For employees: “Title I covers employees. We have the same idea that if you don’t provide the person with the modification, then you will be discriminating against the person. Modifications for students and employees need to be reasonable. So what does that mean? The first part is to show that what you’re asking, the modification, is reasonable on its face. It means that the employer can actually do it. It’s very doable to ask that everybody would wear masks when they come to my office or my class. It passes the first test. The second test is you need to show that it doesn’t create undue hardship. Undue hardship was usually looked at it as a financial issue, whether it imposed some kind of a financial burden on the employer. With the mask mandate, this is not creating any financial issues. Masks are ubiquitous. You can buy them easily and very cheaply. So in my opinion, it passes that very easily too.”

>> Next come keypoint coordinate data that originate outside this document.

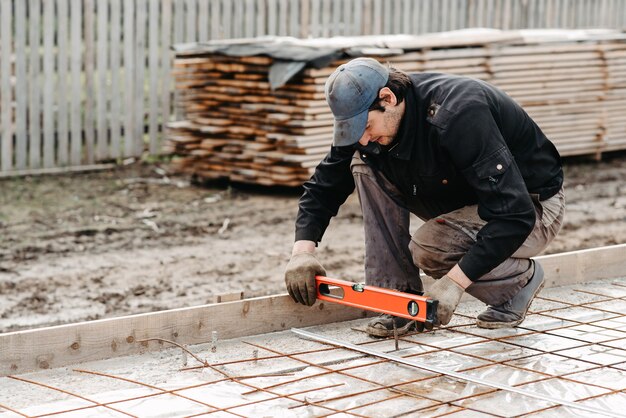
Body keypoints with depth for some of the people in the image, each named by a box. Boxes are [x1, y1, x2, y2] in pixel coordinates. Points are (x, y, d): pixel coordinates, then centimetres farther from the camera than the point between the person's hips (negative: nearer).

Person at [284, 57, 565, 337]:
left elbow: (515, 216, -37)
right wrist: (302, 250, -16)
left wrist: (455, 281, -41)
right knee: (366, 165, -11)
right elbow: (325, 184, -1)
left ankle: (522, 279, -3)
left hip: (535, 208, -7)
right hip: (464, 198, 8)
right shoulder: (368, 114, -11)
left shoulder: (457, 116, -34)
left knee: (428, 246, -32)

For contacts of those who are immunocompromised: “They aren’t immunocompromised themselves, but they are the caregivers. They have a relationship or association with them. The ADA actually protects a relationship or associations with people with disabilities through a theory called associational discrimination.” Dorfman, who noted a second Court decision in 2019 (Kelleher vs. Fred A. Cook), cites an example of a professor who cares for an immunocompromised family member. If a modification was granted, then that professor could teach remotely or be able to have one-on-one meetings or classes where they could ask students or other faculty to be masked in their presence. However, the professor unlikely would be granted that same accommodation in a large class setting where students “are far away from them.”
Many institutions already have made accommodations for the immunocompromised during the pandemic, but those that haven’t should consult with legal teams to ensure they are following proper guidance. They should know how to address both student and employee requests because both are very different.
Whether a grassroots movement will occur depends on immunocompromised individuals to come forward. The scope of effects would be determined by those requests.
“There’s no guarantee that every class will have one of those people in it,” Dorfman says. “That’s the problem. It’s an individualistic approach to dealing with a public issue. It’s a band-aid over a much bigger problem.”